" Okręt zwany Cywilizacja "
Wpisał: Mirosław Dakowski   
24.05.2009.

[w 124-tą rocznice śmierci CKN]

 

" Okręt zwany Cywilizacja "

 

Co dzień woda w okręt ciecze

Nogą z łoża ani stąp;

Co wieczora – o! człowiecze,

W górę rękaw! – i do pomp.

        

         Pożegnałem, co kochałem,

         Upominek złączy nas;

         Ręką jedną – p r z e s t r z e ń   dałem,

         Drugą ręką dałem   c z a s .

 

Co dzień woda w okręt ciecze

Nogą z łoża ani stąp;

Co wieczora – o! człowiecze,

W górę rękaw! – i do pomp.

 

 

Jakoż – od oczyszczanego najstaranniej miedzianego gwoździa okrętowego, aż do gwiazdy w niebiosach jak gwóźdź błyszczącej. Takoż, od safirowej chwili najpogodniejszego uciszenia aż do czarności otchłannej burz powietrznych – od wyciągniętych różowych  rąk dziecięcia ku rybom wielkim, co idą za okrętem niby że psy domowe, aż do rzucających twarde rozkazy gestów okrętowego kapitana w rękawice futrem szorstkie uzbrojonego. Jakoż od tego, co podpiera i uspokaja, aż do tego, co tobą jako liściem suchym pomiata i czyni ciebie znikomością podrywana z planety, albo daje ci uczucie do onych dwóch w niczym niepodobne: bo uczucie tępego i głuchego spokoju materii ze znużenia – uczucie głębokie i nikczemne! – podobne do rozmowy ciała człowieczego z piaskiem grobu, który jemu należy, albo atomów ciało człowieka składających z planetarnym ciążenia środkiem. Kiedy, jednym słowem, j e s t e ś  dlatego tylko, że przed chwilą  b y ł e ś, nim, na mokrym i mętnym zwoju poplątanych sznurów okrętowych wyciągnąwszy się, rzekłeś sobie niezrozumiałym językiem dla nikogo:

 „O t o   j e s t   s t a t e c z n o ś ć   i   s p o c z y n e k.” 

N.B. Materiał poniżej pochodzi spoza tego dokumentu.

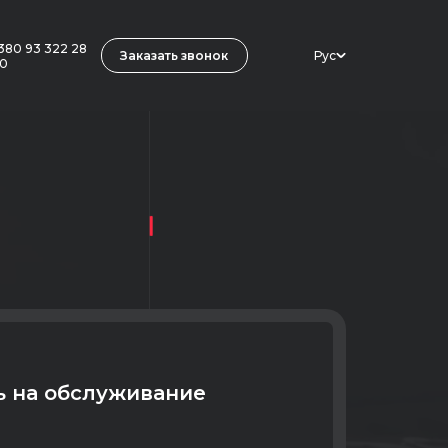
380 93 322 28
Заказать звонок
Рус
0
ь на обслуживание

(…) jak deski, które w portowych miastach na wybrzeżach martwo i cicho leżą – żebyście wy wiedzieli, do ila patetycznymi one są sprzętami! – Wszakże one nie więcej nad półtora stopy bywają długie, a połączające nieraz  ś w i a t a   c z ę ś c i   !

 

         Pożegnałem, co kochałem,

         Upominek złączy nas;

         Ręką jedną – p r z e s t r z e ń   dałem,

         Drugą ręką dałem   c z a s .

 

Tyle sam Norwid,  więc pozwalam sobie choć tyle uczynić aby go upewnić, że nie wszyscy … zapomnieli.

W dniu jego 124 rocznicy śmierci gdy umęczony i schorowany 22 maja Ad 1883 takie oto wyszeptał ostatnie słowa: „ P r z y k r y j c i e    m n i e    l e p i e j” – Umiera nad ranem 23 Maja Ad 1883.

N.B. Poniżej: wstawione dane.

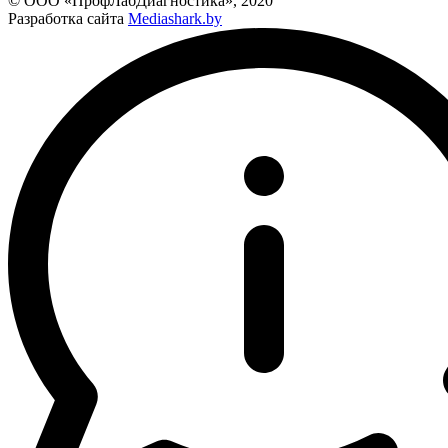
© ООО «ПрофЛабДиагностика», 2020
Разработка сайта
Mediashark.by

To wielka łaska móc go rozumieć, dzięki niej ten zezwierzęcony świat AD 2009 – nie może mi wiele uczynić!

Rodacy moi po świecie rozgonieni, sięgajcie po mądrość naszych przodków, a byli niezwykle mądrzy, czego nam świat tak zazdrości… że aż nas unicestwić pragnie!